# abs removal



## nismosleeper (Jan 16, 2005)

Is it possible to remove the abs equipment underneath the hood and maintain safety? My ABS deos not work, and it just sits there being unfunctional and ugly, and I would like to remove it to clean things up under there, but there seems to be important lines and such.
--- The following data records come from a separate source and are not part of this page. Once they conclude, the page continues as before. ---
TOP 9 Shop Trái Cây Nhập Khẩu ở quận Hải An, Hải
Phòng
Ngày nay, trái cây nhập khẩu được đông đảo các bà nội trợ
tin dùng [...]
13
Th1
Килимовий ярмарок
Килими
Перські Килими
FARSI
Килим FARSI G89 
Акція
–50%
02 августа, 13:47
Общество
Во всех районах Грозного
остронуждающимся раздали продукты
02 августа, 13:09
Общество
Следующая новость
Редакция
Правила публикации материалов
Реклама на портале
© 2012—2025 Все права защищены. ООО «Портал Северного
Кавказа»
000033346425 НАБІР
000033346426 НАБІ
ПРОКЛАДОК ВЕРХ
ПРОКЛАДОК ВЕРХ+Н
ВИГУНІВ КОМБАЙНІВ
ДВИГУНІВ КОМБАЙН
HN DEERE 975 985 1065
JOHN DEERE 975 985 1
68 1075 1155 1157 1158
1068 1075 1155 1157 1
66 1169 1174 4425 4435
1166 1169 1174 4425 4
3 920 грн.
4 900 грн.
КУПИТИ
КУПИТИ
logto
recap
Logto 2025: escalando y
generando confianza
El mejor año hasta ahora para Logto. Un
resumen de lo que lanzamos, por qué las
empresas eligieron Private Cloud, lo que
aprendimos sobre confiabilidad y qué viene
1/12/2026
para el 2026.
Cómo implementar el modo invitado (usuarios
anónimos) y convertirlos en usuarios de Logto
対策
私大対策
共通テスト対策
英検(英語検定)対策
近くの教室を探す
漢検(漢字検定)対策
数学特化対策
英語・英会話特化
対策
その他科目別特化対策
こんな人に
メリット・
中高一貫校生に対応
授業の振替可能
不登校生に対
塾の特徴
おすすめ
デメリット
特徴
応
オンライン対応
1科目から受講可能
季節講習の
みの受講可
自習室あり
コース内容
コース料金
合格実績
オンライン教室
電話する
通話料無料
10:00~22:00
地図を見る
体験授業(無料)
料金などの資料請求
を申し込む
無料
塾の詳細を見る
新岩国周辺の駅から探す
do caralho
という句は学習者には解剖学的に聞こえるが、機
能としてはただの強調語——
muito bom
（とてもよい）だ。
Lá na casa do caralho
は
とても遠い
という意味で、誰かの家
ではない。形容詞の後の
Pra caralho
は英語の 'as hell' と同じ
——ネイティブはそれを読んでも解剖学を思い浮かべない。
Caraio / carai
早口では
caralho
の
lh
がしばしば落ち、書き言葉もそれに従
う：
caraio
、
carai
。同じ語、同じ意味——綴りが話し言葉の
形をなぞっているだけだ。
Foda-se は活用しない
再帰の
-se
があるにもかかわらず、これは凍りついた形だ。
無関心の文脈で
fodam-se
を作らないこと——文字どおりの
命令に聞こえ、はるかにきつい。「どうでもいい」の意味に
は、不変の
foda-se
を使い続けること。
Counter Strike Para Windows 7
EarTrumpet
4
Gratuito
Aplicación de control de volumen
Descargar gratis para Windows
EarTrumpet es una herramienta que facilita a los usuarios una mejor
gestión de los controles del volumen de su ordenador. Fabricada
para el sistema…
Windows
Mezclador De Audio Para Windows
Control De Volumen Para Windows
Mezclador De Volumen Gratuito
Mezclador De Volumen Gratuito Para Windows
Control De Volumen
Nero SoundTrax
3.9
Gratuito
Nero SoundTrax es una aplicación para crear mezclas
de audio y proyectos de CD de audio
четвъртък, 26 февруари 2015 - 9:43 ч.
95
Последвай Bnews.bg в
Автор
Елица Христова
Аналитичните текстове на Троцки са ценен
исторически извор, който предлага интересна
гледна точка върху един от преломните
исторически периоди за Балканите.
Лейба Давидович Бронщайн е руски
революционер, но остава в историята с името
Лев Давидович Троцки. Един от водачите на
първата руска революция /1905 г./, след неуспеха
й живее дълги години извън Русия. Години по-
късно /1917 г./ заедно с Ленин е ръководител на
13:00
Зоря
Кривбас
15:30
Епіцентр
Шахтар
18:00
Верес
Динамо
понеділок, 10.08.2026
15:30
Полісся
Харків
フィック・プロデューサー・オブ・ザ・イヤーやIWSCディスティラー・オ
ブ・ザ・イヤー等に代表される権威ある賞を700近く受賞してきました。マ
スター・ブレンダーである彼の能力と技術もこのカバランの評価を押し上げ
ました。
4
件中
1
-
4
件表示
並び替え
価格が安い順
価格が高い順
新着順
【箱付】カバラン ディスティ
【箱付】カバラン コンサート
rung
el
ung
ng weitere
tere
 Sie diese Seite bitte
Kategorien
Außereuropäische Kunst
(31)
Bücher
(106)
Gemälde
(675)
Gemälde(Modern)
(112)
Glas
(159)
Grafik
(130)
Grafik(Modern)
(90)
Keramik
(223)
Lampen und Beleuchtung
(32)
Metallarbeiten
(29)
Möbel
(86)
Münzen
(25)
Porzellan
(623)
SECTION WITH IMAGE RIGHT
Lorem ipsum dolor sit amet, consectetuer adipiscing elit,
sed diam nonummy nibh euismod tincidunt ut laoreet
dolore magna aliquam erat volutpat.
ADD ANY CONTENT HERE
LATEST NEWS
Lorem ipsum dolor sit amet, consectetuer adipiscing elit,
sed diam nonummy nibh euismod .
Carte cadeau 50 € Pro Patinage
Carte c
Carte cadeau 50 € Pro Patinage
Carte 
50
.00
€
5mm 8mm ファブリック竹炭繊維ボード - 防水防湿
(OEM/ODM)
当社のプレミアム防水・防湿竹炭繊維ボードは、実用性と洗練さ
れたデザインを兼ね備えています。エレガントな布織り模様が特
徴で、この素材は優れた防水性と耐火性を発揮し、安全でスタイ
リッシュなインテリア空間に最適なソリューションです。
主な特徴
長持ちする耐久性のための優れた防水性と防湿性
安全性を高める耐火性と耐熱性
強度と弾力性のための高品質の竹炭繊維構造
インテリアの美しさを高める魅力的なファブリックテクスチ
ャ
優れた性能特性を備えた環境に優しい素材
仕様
Any ideas?


----------



## Matt93SE (Sep 17, 2003)

remove the ABS computer, pump, all steel hard lines under the car and in engine bay, and master cylinder.

replace all parts with non-abs model.


----------



## nismosleeper (Jan 16, 2005)

Matt93SE said:


> remove the ABS computer, pump, all steel hard lines under the car and in engine bay, and master cylinder.
> 
> replace all parts with non-abs model.


Cool; thanks


----------



## Jeff92se (Jul 11, 2003)

So done yet?  



nismosleeper said:


> Cool; thanks


----------



## nismosleeper (Jan 16, 2005)

Jeff92se said:


> So done yet?


Um...no..still have a LOT of stuff to do. My vg tranny is toast, so I'm waiting on a fw and clutch and then I'll toss on a ve tranny, and then get the turbo stuff hooked up, the the abs removal maybe. It is going to be a PITA, but worth it; I assume ya'll already knew that though.....


----------



## sp3dymax (Sep 9, 2005)

Oh man I hate the ABS unit on our cars, terrible, really awful...
My first one leaked, the one from the junkyard leaked, the 3rd one is holding up but leaks still.. I HATE THE ABS UNIT


----------